After first saying he wasn't happy about the chant, Trump in subsequent days praised the "patriots" in the North Carolina crowd. Since then, he has not backed off his criticism of the congresswomen of color, and instead launched repeated attacks on Rep. Elijah Cummings and the city of Baltimore, describing the majority-black city as a "living hell."

Trump's reelection campaign did not respond to questions about whether the president or campaign staffers would try to prevent the chant from erupting Thursday in the same downtown Cincinnati arena that housed one of Trump's most raucous 2016 rallies.

Ohio Gov. Mike DeWine said Wednesday that he found Trump's comments about the congresswomen "inappropriate" but added that he would not raise the matter with the president.

"If Trump allows his supporters to hijack his own rally, that does not bode well for the rest of his campaign," said Alex Conant, a Republican strategist who worked on Marco Rubio's 2016 campaign. "If he encourages the chant, it would be divisive for the country and for the Republican Party."

Conant added: "I'd hope to see him steer clear of anything that could evoke the chant. And if his supporters began chanting it anyway, and he shut it down, I think he would appear strong and get some bipartisan praise."

Trump captured Ohio by nearly 9 percentage points in 2016, and he fared somewhat better among midterm voters in Ohio than among voters in Rust Belt neighbors Michigan and Wisconsin.

About half of Ohio voters, 49%, expressed approval of Trump's job as president, according to AP VoteCast, a survey of the electorate in 2018. Forty-four percent of voters in Michigan, and 43% of voters in Wisconsin, approved of Trump.

Though Trump did not carry Cincinnati in 2016, he ran up impressive margins of victory in its conservative, vote-rich surrounding suburban counties.

Cincinnati, which sits across the Ohio River from Kentucky, has long battled racial demons. And Trump's arrival comes just a week after a black former judge, her heels dragging across a courtroom floor as her supporters shouted in anger, was physically pulled away to begin a six-month jail sentence.

The sentencing of Tracie Hunter prompted the Cincinnati Enquirer opinion editor to wonder in print if the matter would be "the match to start Cincinnati's next racial fire?"

Hunter was convicted in 2014 of a felony count involving mishandling of a confidential document involving her brother's court job.

"I would say in a similar case, if the person was a white judge, they may not have been charged; most likely, they would have been able to walk away," said Royce Winters, a former Cincinnati police officer who's now director of African-American Ministries for the Catholic Archdiocese of Cincinnati. "We know that there were some other options that she would not have had to gone through all that."

Riots broke out in 2001 after the fatal police shooting of an unarmed black man, and they were followed by a black-led economic boycott of the city.

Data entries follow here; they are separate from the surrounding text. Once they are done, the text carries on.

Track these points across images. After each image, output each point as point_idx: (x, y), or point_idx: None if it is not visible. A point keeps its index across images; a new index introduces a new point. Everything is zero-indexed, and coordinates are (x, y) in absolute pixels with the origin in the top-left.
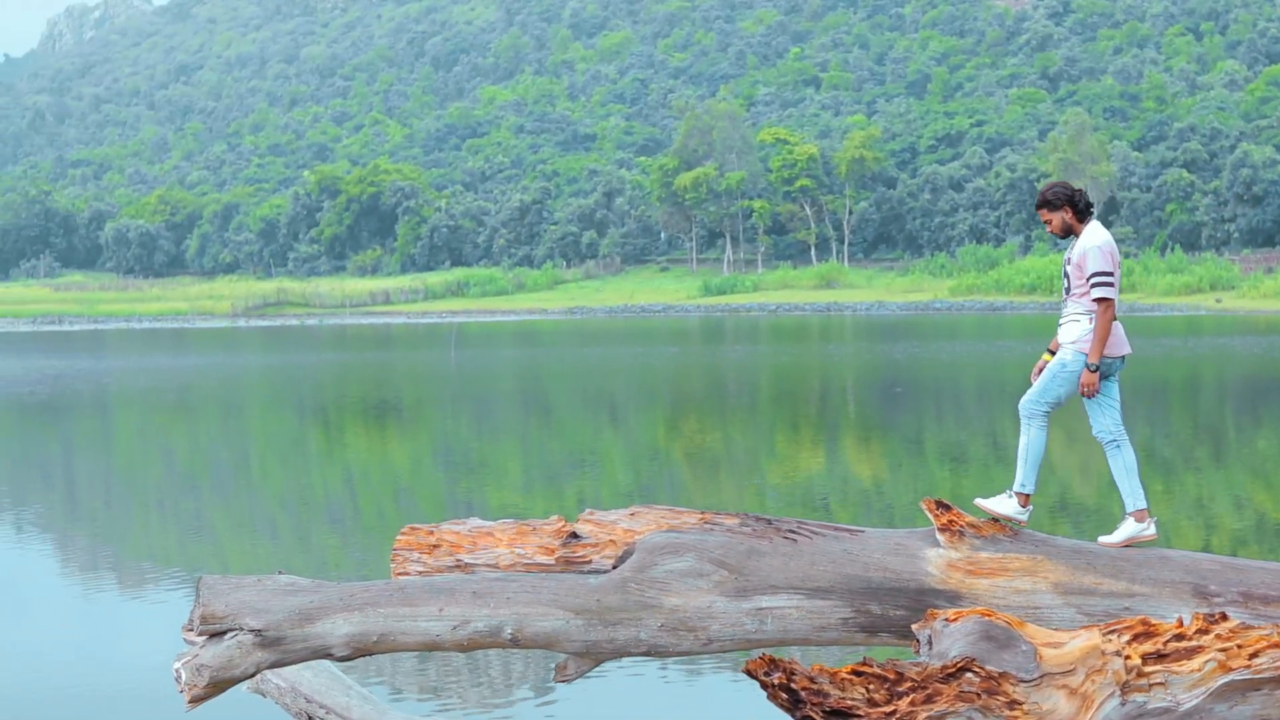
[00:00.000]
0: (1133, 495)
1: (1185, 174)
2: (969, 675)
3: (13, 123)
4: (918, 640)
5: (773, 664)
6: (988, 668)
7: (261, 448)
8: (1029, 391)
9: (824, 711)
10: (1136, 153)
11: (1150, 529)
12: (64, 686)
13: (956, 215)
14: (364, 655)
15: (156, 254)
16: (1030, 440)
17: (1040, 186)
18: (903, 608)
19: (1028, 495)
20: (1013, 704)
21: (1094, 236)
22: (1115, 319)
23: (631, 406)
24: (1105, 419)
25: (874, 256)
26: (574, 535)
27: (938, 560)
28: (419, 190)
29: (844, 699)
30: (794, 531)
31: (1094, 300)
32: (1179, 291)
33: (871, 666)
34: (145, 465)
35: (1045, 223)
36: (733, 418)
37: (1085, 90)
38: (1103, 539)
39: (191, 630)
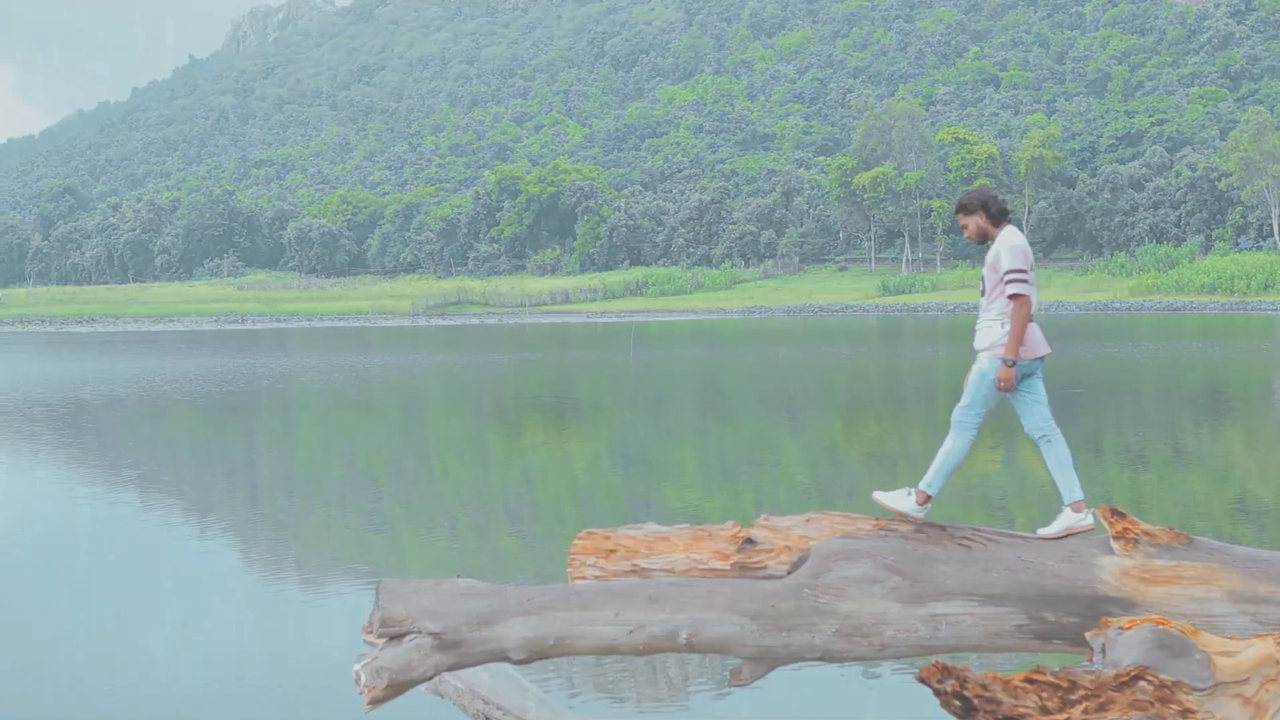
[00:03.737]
0: (1068, 487)
1: None
2: (1142, 684)
3: (197, 123)
4: (1091, 648)
5: (946, 671)
6: (1161, 676)
7: (441, 447)
8: (960, 401)
9: (997, 719)
10: None
11: (1087, 519)
12: (244, 686)
13: (1136, 215)
14: (541, 659)
15: (338, 253)
16: (954, 448)
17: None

Police reforms and action by community leaders have revitalized Cincinnati, but there were angry demonstrations after a University of Cincinnati police officer shot and killed an unarmed black man during a 2015 traffic stop for a missing front license plate. Charges were dropped against the white officer after two hung juries.

"Cincinnati reflects the United States," Winters said. "There has been some great progress made, yet we realize that when people are threatened, whether the racist language or acts that are coming out even here in Cincinnati are conscious or unconscious, it is something that is embedded in the bloodstream of America."

Hamilton County GOP Chairman Alex Triantafilou, a former judge, said he believes Trump's rhetoric on race has been "overhyped" and that it's more about the way he responds to "withering" attacks by his critics.

"While Cincinnati and Hamilton County aren't particularly Republican these days, the region continues to be very Republican," Triantafilou said. "Southwest Ohio is an area of huge import to any Republican trying to win this state."

Several protests are planned around the Trump rally, including one at the nearby National Underground Railroad Freedom Center. It focuses on the slavery era and current struggles against injustice around the world.